## PROBLEM TO WORK ON
In the passage on school budgets and teacher pensions, retype word for word the stretch from "Roza also notes" through "will feel pain.".

## EXCERPT TO READ
Roza also notes that “antiquated policies that dictate layoffs by seniority can do a lot of damage,” that some schools might elect to have a four-day week, with the fifth day filled with online instruction, and “hiring one computer science teacher to cover courses across several schools could be a more financially sustainable way to ensure all students have access to technology course.”
Speaking of holes in pension systems, John Bury predicts that without “any substantial benefit cuts or cash infusions,” the New Jersey Teachers’ Pension and Annuity Fund will run out of money in four years. (See chart below.) I don’t know where this goes, except districts and lobbyists will fight (inevitable) state aid cuts and teachers and lobbyists will fight for the deferred compensation they were promised. Yet, barring some sea change in revenue, every sector will feel pain.

(Stored data entries)
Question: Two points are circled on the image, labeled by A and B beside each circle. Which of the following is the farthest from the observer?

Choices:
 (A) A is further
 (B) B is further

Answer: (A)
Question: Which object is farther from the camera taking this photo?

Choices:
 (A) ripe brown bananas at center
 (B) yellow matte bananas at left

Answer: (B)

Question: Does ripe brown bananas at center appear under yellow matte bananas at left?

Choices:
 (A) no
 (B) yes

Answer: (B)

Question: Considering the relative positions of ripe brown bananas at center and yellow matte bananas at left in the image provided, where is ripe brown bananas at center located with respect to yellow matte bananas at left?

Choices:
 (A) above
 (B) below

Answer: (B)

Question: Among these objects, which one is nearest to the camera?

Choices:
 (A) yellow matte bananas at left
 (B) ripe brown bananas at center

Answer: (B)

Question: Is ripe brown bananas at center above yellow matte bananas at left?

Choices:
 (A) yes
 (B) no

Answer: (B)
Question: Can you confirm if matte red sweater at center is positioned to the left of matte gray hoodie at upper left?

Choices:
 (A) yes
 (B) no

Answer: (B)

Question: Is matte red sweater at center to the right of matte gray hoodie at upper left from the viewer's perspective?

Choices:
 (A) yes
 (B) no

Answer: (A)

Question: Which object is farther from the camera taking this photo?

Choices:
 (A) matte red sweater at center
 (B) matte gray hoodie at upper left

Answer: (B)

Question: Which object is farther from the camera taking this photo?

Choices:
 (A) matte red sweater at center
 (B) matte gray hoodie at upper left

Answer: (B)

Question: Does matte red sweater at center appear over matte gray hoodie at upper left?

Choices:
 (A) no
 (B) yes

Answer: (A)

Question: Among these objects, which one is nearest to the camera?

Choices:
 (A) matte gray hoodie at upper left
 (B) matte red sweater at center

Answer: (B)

## RESPONSE AREA
Roza also notes that “antiquated policies that dictate layoffs by seniority can do a lot of damage,” that some schools might elect to have a four-day week, with the fifth day filled with online instruction, and “hiring one computer science teacher to cover courses across several schools could be a more financially sustainable way to ensure all students have access to technology course.”
Speaking of holes in pension systems, John Bury predicts that without “any substantial benefit cuts or cash infusions,” the New Jersey Teachers’ Pension and Annuity Fund will run out of money in four years. (See chart below.) I don’t know where this goes, except districts and lobbyists will fight (inevitable) state aid cuts and teachers and lobbyists will fight for the deferred compensation they were promised. Yet, barring some sea change in revenue, every sector will feel pain.